**Document extract**.

══════════════════════════════

We hypothesized that phytochemicals could regulate epigenetic modifications and metabolism by targeting antioxidative, anti-inflammatory, and immune-modulatory pathways such as Nrf2-ARE, Tumor necrosis factor receptor 2 (TNFR2), and macrophage stimulating protein (MSP)-recepteur d'origine nantais (RON) pathways in non-melanoma skin cancer. The hypothesis was examined in vitro and in vivo skin carcinogenesis models induced by chemicals and UVB irradiation. The DNA methylation regulated by epigenetic modifiers was studied in promoters of pathways of interest as well as at a genome-wide scale. The metabolites and metabolic pathways and their interactions with epigenetic regulation were profiled.
In the first chapter, we established a 12-O-tetradecanoylphorbol- 13-acetate (TPA)- induced neoplastic cell transformation in mouse epidermal JB6 P+ cells. Then, we discussed the effect and epigenetic mechanism of delphinidin, one of the most potent and abundant anthocyanidins in berries. 5 to 20 μM of delphinidin pretreatment significantly inhibited the TPA-induced anchorage-independent growth. The effect of delphinidin on the Nrf2-ARE defense mechanism was validated based on observations of enhanced ARE-driven luciferase activity and increased mRNA and protein expression of Nrf2 downstream genes, such as heme oxygenase-1 (Ho-1). Activation of the Nrf2-ARE signaling was correlated with hypomethylation of 15 CpG sites in the mouse Nrf2 promoter region between −1226 and −863 from the transcription start site. Suppression in the protein expression of DNA methyltransferases 1 (DNMT1), DNMT3a, and class I/II histone deacetylases (HDACs) is potentially linked to the reduced CpG methylation ratio in the Nrf2 promoter. Overall, the results suggest that delphinidin, an epigenetic demethylating agent of the Nrf2 promoter, can enhance the Nrf2-ARE pathway as a potential skin cancer prevention agent.

══════════════════════════════

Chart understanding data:

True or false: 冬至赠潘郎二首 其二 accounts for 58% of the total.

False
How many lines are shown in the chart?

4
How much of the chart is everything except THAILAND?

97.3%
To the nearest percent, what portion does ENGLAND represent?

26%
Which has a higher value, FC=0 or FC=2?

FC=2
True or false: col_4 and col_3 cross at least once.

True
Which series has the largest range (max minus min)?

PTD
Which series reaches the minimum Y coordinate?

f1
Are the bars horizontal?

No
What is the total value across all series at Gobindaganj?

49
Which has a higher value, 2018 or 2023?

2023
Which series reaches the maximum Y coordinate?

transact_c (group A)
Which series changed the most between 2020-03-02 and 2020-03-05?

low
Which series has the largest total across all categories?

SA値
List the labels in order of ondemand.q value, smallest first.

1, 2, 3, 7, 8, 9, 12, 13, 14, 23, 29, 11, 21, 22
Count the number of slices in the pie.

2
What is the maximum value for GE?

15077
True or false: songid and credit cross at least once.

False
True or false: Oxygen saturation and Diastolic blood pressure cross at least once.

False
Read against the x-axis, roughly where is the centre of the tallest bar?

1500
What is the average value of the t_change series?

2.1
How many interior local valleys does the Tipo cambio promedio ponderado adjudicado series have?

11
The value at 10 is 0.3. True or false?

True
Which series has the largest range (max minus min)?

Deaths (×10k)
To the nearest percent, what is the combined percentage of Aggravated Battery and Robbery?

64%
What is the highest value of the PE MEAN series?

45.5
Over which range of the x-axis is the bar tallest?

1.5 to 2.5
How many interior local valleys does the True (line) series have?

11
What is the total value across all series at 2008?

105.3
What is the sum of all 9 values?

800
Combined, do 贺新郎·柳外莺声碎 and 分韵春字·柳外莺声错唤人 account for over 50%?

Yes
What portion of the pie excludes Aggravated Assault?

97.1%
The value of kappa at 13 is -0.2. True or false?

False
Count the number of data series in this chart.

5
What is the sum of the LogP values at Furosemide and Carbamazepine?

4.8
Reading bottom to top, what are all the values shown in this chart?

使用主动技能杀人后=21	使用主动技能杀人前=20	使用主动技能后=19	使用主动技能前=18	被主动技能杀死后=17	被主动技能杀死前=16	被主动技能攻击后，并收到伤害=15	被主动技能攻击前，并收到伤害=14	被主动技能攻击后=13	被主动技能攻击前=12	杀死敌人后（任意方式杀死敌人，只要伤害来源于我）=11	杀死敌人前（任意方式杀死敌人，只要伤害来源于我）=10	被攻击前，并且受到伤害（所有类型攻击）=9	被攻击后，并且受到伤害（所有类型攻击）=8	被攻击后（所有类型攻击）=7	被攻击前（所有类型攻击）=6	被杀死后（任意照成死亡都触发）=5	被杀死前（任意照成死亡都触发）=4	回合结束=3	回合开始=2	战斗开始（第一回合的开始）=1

══════════════════════════════

**Required work**. Please summarize the passage on phytochemicals and skin cancer in two sentences.

**Exercise solution**. The work tested whether phytochemicals could regulate epigenetic modifications and metabolism by targeting pathways such as Nrf2-ARE, TNFR2, and MSP-RON in non-melanoma skin cancer, using in vitro and in vivo carcinogenesis models induced by chemicals and UVB irradiation. In mouse epidermal JB6 P+ cells, delphinidin pretreatment inhibited TPA-induced anchorage-independent growth and enhanced Nrf2-ARE signaling, along with hypomethylation of the Nrf2 promoter and suppressed protein expression of DNMT1, DNMT3a, and class I/II HDACs, suggesting it as a potential skin cancer prevention agent.